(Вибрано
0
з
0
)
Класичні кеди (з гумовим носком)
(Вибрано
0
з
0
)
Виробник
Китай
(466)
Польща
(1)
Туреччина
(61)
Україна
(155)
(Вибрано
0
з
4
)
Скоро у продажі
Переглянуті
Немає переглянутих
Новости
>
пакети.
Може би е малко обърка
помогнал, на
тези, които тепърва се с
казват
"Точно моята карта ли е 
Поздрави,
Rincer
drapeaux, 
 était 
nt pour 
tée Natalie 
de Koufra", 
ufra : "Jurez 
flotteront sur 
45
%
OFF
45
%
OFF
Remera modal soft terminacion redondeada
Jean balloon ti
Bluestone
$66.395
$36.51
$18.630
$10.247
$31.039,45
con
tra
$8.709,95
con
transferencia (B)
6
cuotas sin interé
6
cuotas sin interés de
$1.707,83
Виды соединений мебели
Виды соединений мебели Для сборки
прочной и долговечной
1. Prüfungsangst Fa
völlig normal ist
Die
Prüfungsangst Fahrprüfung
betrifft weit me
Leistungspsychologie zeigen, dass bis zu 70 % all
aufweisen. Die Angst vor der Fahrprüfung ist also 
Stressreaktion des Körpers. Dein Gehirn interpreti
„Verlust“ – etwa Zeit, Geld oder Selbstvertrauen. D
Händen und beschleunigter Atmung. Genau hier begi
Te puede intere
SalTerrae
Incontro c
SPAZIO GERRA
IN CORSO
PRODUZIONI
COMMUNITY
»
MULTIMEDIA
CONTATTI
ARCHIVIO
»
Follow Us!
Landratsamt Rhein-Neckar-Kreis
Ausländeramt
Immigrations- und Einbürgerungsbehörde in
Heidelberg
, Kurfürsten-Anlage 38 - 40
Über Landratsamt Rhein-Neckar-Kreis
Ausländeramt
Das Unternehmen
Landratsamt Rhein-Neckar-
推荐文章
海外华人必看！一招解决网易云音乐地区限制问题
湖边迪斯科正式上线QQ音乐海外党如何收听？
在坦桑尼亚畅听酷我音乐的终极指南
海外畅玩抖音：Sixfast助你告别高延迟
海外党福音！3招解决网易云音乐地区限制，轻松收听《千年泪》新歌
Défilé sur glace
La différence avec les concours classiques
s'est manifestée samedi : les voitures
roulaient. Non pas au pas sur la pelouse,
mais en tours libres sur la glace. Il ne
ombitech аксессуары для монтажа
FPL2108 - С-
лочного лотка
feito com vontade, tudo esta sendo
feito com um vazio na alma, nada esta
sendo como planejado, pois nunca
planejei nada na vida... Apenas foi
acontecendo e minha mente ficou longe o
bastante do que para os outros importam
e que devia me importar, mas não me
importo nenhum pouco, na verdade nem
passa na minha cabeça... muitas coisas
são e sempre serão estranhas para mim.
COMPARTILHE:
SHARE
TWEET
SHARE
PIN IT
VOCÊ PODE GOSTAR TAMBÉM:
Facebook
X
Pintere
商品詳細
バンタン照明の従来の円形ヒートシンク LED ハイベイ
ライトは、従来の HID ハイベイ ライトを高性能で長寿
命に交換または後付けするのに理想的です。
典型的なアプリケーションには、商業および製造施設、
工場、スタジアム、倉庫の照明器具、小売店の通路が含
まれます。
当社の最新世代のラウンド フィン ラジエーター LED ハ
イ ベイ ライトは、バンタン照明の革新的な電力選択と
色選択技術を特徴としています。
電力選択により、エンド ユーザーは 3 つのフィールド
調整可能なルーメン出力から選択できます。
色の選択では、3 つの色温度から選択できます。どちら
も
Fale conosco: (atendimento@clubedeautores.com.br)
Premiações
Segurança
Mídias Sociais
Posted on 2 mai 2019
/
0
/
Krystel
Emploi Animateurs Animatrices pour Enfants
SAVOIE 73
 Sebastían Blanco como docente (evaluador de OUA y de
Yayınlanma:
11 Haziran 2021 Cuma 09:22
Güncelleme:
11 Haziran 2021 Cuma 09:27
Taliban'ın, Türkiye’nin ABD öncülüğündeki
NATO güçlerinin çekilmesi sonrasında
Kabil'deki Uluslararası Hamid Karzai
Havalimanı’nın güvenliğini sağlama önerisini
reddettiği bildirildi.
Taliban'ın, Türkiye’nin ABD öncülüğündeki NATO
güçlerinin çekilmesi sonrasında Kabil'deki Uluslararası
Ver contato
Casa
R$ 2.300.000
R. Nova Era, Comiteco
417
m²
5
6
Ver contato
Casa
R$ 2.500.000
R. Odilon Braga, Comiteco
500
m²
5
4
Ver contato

++++++++++

» Try it
Can you write out all of the data above again, line for line, with nothing changed?

» Answer to this task
(Вибрано
0
з
0
)
Класичні кеди (з гумовим носком)
(Вибрано
0
з
0
)
Виробник
Китай
(466)
Польща
(1)
Туреччина
(61)
Україна
(155)
(Вибрано
0
з
4
)
Скоро у продажі
Переглянуті
Немає переглянутих
Новости
>
пакети.
Може би е малко обърка
помогнал, на
тези, които тепърва се с
казват
"Точно моята карта ли е 
Поздрави,
Rincer
drapeaux, 
 était 
nt pour 
tée Natalie 
de Koufra", 
ufra : "Jurez 
flotteront sur 
45
%
OFF
45
%
OFF
Remera modal soft terminacion redondeada
Jean balloon ti
Bluestone
$66.395
$36.51
$18.630
$10.247
$31.039,45
con
tra
$8.709,95
con
transferencia (B)
6
cuotas sin interé
6
cuotas sin interés de
$1.707,83
Виды соединений мебели
Виды соединений мебели Для сборки
прочной и долговечной
1. Prüfungsangst Fa
völlig normal ist
Die
Prüfungsangst Fahrprüfung
betrifft weit me
Leistungspsychologie zeigen, dass bis zu 70 % all
aufweisen. Die Angst vor der Fahrprüfung ist also 
Stressreaktion des Körpers. Dein Gehirn interpreti
„Verlust“ – etwa Zeit, Geld oder Selbstvertrauen. D
Händen und beschleunigter Atmung. Genau hier begi
Te puede intere
SalTerrae
Incontro c
SPAZIO GERRA
IN CORSO
PRODUZIONI
COMMUNITY
»
MULTIMEDIA
CONTATTI
ARCHIVIO
»
Follow Us!
Landratsamt Rhein-Neckar-Kreis
Ausländeramt
Immigrations- und Einbürgerungsbehörde in
Heidelberg
, Kurfürsten-Anlage 38 - 40
Über Landratsamt Rhein-Neckar-Kreis
Ausländeramt
Das Unternehmen
Landratsamt Rhein-Neckar-
推荐文章
海外华人必看！一招解决网易云音乐地区限制问题
湖边迪斯科正式上线QQ音乐海外党如何收听？
在坦桑尼亚畅听酷我音乐的终极指南
海外畅玩抖音：Sixfast助你告别高延迟
海外党福音！3招解决网易云音乐地区限制，轻松收听《千年泪》新歌
Défilé sur glace
La différence avec les concours classiques
s'est manifestée samedi : les voitures
roulaient. Non pas au pas sur la pelouse,
mais en tours libres sur la glace. Il ne
ombitech аксессуары для монтажа
FPL2108 - С-
лочного лотка
feito com vontade, tudo esta sendo
feito com um vazio na alma, nada esta
sendo como planejado, pois nunca
planejei nada na vida... Apenas foi
acontecendo e minha mente ficou longe o
bastante do que para os outros importam
e que devia me importar, mas não me
importo nenhum pouco, na verdade nem
passa na minha cabeça... muitas coisas
são e sempre serão estranhas para mim.
COMPARTILHE:
SHARE
TWEET
SHARE
PIN IT
VOCÊ PODE GOSTAR TAMBÉM:
Facebook
X
Pintere
商品詳細
バンタン照明の従来の円形ヒートシンク LED ハイベイ
ライトは、従来の HID ハイベイ ライトを高性能で長寿
命に交換または後付けするのに理想的です。
典型的なアプリケーションには、商業および製造施設、
工場、スタジアム、倉庫の照明器具、小売店の通路が含
まれます。
当社の最新世代のラウンド フィン ラジエーター LED ハ
イ ベイ ライトは、バンタン照明の革新的な電力選択と
色選択技術を特徴としています。
電力選択により、エンド ユーザーは 3 つのフィールド
調整可能なルーメン出力から選択できます。
色の選択では、3 つの色温度から選択できます。どちら
も
Fale conosco: (atendimento@clubedeautores.com.br)
Premiações
Segurança
Mídias Sociais
Posted on 2 mai 2019
/
0
/
Krystel
Emploi Animateurs Animatrices pour Enfants
SAVOIE 73
 Sebastían Blanco como docente (evaluador de OUA y de
Yayınlanma:
11 Haziran 2021 Cuma 09:22
Güncelleme:
11 Haziran 2021 Cuma 09:27
Taliban'ın, Türkiye’nin ABD öncülüğündeki
NATO güçlerinin çekilmesi sonrasında
Kabil'deki Uluslararası Hamid Karzai
Havalimanı’nın güvenliğini sağlama önerisini
reddettiği bildirildi.
Taliban'ın, Türkiye’nin ABD öncülüğündeki NATO
güçlerinin çekilmesi sonrasında Kabil'deki Uluslararası
Ver contato
Casa
R$ 2.300.000
R. Nova Era, Comiteco
417
m²
5
6
Ver contato
Casa
R$ 2.500.000
R. Odilon Braga, Comiteco
500
m²
5
4
Ver contato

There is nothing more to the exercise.